PS the Wemos would be great for your project. It might or might not be compatible with that relay. What is the relay doing anyway? Relays are useful when switching AC, or maybe when a changeover contact is needed, but often they could be replaced with something from the last century like a MOSFET. Relays are a technology from the centruary before last.

Wow. Thanks a ton @PaulRB!!!

It did seem like the outputs weren't set up right, but I didn't see the error in the code.

Its working like a charm now.

The relay is switching on a mess of LEDs wired up for 12v operation. Id like to use the WeMos, but I may have to use some different components or something.

The project is actually pretty simple. Im taking an input from a handheld db meter, then lighting off progressive lights from green to red based on the acceptable noise levels. The final light is a sign that basically says too loud and gets attention with some flashing leds.

I want the network capability because Im making a simple app that will display the sound level and lights and can be used for some other things.

I've really got to be more careful with my coding.
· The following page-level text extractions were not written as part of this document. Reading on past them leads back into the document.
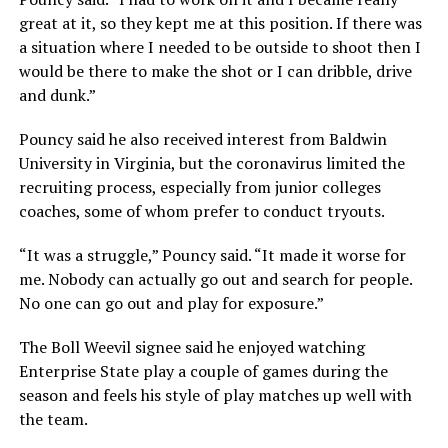
great at it, so they kept me at this position. If there was
a situation where I needed to be outside to shoot then I
would be there to make the shot or I can dribble, drive
and dunk.”
Pouncy said he also received interest from Baldwin
University in Virginia, but the coronavirus limited the
recruiting process, especially from junior colleges
coaches, some of whom prefer to conduct tryouts.
“It was a struggle,” Pouncy said. “It made it worse for
me. Nobody can actually go out and search for people.
No one can go out and play for exposure.”
The Boll Weevil signee said he enjoyed watching
Enterprise State play a couple of games during the
season and feels his style of play matches up well with
the team.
That's a lesson I wont forget.

That's a lesson I wont forget.

Yes indeed, the importance of indentation! If you had done a Tools-->Auto Format, you might have noticed that the pinMode() code lines were at the wrong level of indentation. It's one of the things I always try when my code is behaving unexpectedly. Good to hear it's working ok now.

Id like to use the WeMos, but I may have to use some different components or something.

Older designs of relay modules for use with Arduino were all built for 5V operation, because until perhaps the Due came along, all Arduino were 5V. Now there are many 3.3V Arduino compatible boards and newer relay module designs will work at either 5V or 3.3V, and make a point of saying so in the spec. Actually many of the older designs will too, but it's not guaranteed.

I tend to use MOSFETs instead of relays, with either Wemos or 5V Nano etc. For example irl540 or stp16nf06l. They can switch much more current than a tiny relay, don't wear out or make noise. They have logic level gates and are fine at either 3.3V or 5V. But they won't work with AC.